代表は一向に表に出てこないし、上祐氏や青山弁護士のような際立ったキャラクターの信者もいない。それなのにワイドショーは「彼らはいったいどこへ向かうのでしょう」だけでよく二週間も持たせたものである。
キワモノ見たさの視聴者が彼らに飽きるのも時間の問題。もっとも、それでも信者にとっては「やっとか……」の思いだろうが。

【あとがき】
本文の中で千乃代表のことを「むかしはきれいだった」と書いたのですが、更新した翌日、ワイドショーで若かりし頃の写真を何枚か見たところ、ぜんぜんそんなことなかったです。私はよく映像が流れている例の一枚しか見ておらず、「この頃の人にしては」と思ったのですが、あれだけがものすごく映りがよかったみたい。

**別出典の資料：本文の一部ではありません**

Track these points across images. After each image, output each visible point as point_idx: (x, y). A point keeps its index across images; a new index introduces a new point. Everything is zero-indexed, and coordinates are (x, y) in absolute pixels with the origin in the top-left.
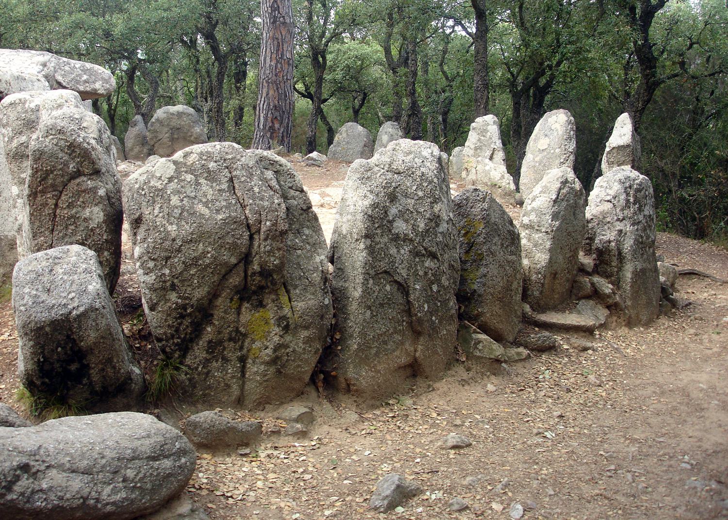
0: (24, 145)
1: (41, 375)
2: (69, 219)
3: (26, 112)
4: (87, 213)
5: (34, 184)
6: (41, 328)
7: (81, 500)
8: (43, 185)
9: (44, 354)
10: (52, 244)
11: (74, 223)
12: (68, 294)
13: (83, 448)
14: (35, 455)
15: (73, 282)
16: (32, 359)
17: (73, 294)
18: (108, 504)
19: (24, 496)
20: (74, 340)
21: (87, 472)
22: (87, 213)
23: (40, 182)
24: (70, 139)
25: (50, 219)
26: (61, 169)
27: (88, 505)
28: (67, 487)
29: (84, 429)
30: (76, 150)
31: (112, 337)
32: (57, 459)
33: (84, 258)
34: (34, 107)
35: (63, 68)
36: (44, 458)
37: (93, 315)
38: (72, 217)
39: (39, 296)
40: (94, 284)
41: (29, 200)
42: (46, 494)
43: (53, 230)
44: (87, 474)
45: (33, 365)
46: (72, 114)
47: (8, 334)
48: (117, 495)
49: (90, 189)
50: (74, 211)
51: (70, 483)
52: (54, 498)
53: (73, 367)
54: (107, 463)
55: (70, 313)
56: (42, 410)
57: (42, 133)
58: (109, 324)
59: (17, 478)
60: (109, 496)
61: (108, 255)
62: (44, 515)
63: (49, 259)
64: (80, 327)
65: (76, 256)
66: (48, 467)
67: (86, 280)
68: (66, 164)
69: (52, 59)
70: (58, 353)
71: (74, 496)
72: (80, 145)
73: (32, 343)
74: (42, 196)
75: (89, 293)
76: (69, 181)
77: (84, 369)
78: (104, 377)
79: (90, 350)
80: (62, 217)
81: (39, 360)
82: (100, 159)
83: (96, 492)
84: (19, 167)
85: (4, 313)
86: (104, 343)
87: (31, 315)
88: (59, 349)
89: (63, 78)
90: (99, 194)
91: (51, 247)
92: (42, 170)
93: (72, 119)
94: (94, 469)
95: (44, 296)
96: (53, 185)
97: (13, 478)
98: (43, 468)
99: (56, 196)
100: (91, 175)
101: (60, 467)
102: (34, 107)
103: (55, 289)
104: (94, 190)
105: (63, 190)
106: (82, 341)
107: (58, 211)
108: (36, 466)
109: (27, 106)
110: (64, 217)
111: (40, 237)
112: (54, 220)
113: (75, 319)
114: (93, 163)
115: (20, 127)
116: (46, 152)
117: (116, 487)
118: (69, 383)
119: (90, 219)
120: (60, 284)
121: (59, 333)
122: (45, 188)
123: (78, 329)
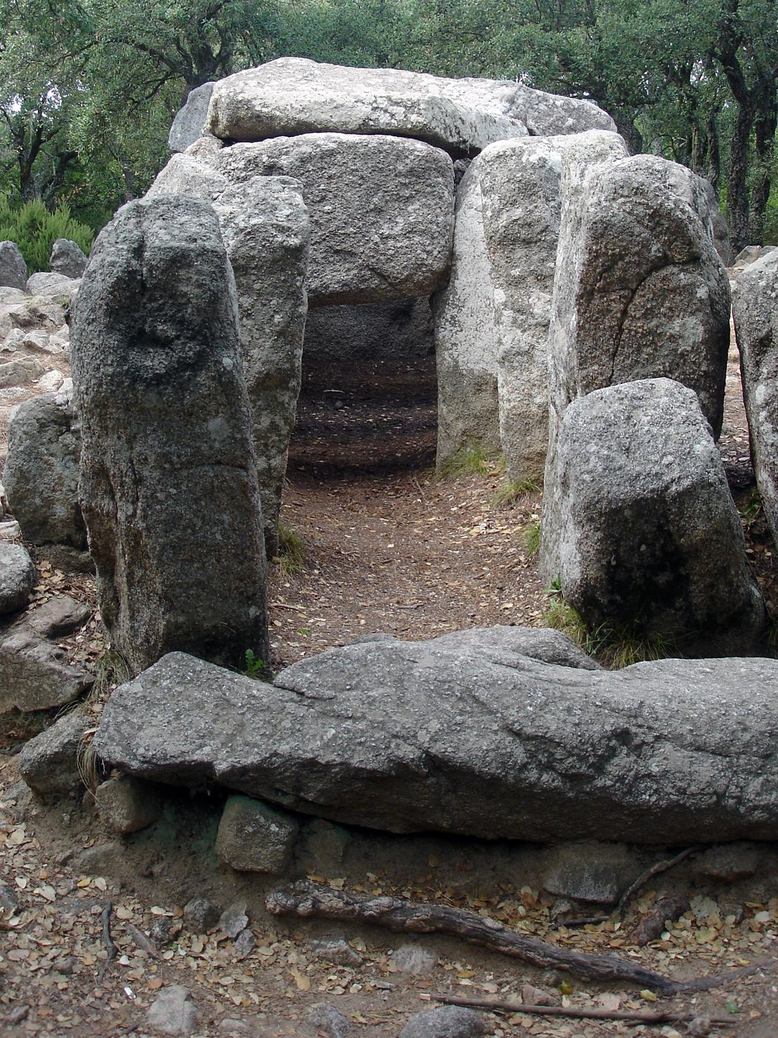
0: (519, 222)
1: (610, 587)
2: (644, 336)
3: (524, 169)
4: (676, 326)
5: (589, 277)
6: (618, 511)
7: (715, 798)
8: (605, 279)
9: (619, 554)
10: (611, 377)
11: (653, 342)
12: (662, 458)
13: (711, 711)
14: (636, 717)
15: (668, 438)
16: (599, 561)
17: (670, 458)
18: (755, 808)
19: (623, 783)
20: (670, 534)
21: (720, 751)
22: (676, 326)
23: (600, 274)
24: (654, 204)
25: (611, 336)
26: (636, 253)
27: (726, 806)
28: (691, 774)
29: (702, 680)
30: (663, 221)
31: (732, 532)
32: (671, 725)
33: (681, 399)
34: (536, 162)
35: (536, 107)
36: (651, 723)
37: (704, 494)
38: (650, 332)
39: (614, 459)
40: (704, 442)
41: (580, 304)
42: (657, 783)
43: (614, 355)
44: (720, 755)
45: (599, 570)
46: (650, 164)
47: (485, 525)
48: (771, 794)
49: (684, 287)
50: (653, 323)
51: (695, 767)
52: (671, 791)
53: (662, 579)
54: (753, 739)
55: (667, 488)
56: (603, 647)
57: (606, 194)
58: (728, 510)
59: (613, 752)
60: (758, 794)
61: (705, 398)
62: (652, 817)
63: (622, 399)
64: (681, 513)
65: (667, 396)
66: (657, 738)
67: (689, 435)
68: (646, 246)
69: (519, 93)
70: (641, 555)
71: (703, 789)
72: (669, 213)
73: (599, 535)
74: (602, 297)
75: (697, 458)
76: (649, 273)
77: (681, 582)
78: (712, 598)
79: (695, 552)
80: (633, 333)
81: (609, 562)
82: (700, 238)
83: (737, 787)
84: (509, 260)
85: (469, 492)
86: (717, 541)
87: (601, 489)
88: (643, 548)
89: (536, 122)
90: (698, 295)
91: (609, 382)
92: (606, 254)
93: (650, 171)
94: (732, 748)
95: (621, 460)
96: (622, 280)
97: (606, 751)
98: (650, 739)
99: (625, 297)
100: (684, 263)
101: (677, 739)
102: (536, 162)
103: (639, 448)
104: (690, 289)
105: (637, 288)
106: (682, 536)
107: (627, 323)
108: (641, 735)
109: (524, 159)
110: (637, 332)
111: (592, 365)
112: (618, 338)
113: (674, 499)
114: (690, 243)
115: (513, 193)
116: (615, 225)
117: (768, 781)
118: (653, 604)
119: (681, 337)
120: (646, 441)
121: (646, 522)
122: (608, 283)
123: (677, 515)
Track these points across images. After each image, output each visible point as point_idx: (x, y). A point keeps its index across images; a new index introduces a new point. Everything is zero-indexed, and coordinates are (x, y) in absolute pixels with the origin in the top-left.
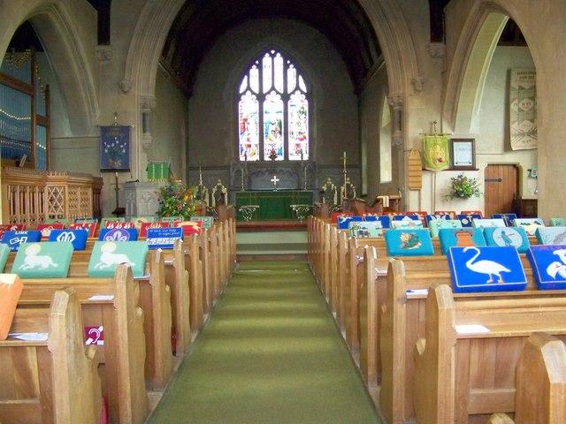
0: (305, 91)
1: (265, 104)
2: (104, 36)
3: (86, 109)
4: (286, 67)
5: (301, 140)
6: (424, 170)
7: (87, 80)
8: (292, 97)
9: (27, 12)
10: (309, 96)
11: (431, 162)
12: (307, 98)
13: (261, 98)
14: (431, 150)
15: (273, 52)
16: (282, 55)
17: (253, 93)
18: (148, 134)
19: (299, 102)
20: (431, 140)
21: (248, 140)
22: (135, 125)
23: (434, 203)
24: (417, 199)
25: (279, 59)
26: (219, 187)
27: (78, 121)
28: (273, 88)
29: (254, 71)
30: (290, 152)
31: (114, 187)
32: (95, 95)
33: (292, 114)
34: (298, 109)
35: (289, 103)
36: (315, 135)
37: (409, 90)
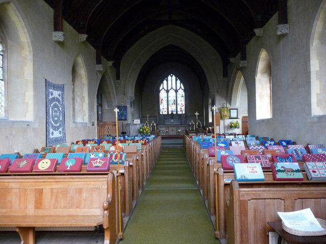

ところで、むかしからワイドショーで時の話題となり、なおかつ何週間も人々の関心を捉えて離さないのは「劣情をかきたてるものがある」という理由が大きいと思います。古くはロス疑惑の三浦和義、松山のホステス殺しの福田和子、和歌山毒物カレー事件の林真須美といった人たちは揃って突き抜けたキャラクターを持ち、事件の背景には「事実は小説より奇なり」を地で行くドラマ性がありました。また、芸能人の結婚より離婚のほうが騒がれるのも、人の劣情を揺さぶるものがあるからでしょうね。
このweb日記界でもそういう傾向は見られます。議論となるとヤジウマが増えてアクセス倍増だというし、一年ほど前にいわゆるデムパ系の女性日記書きが出現したことがありましたが、そのときもすごい騒ぎになってましたから。 あの人、どこ行ったんでしょうね。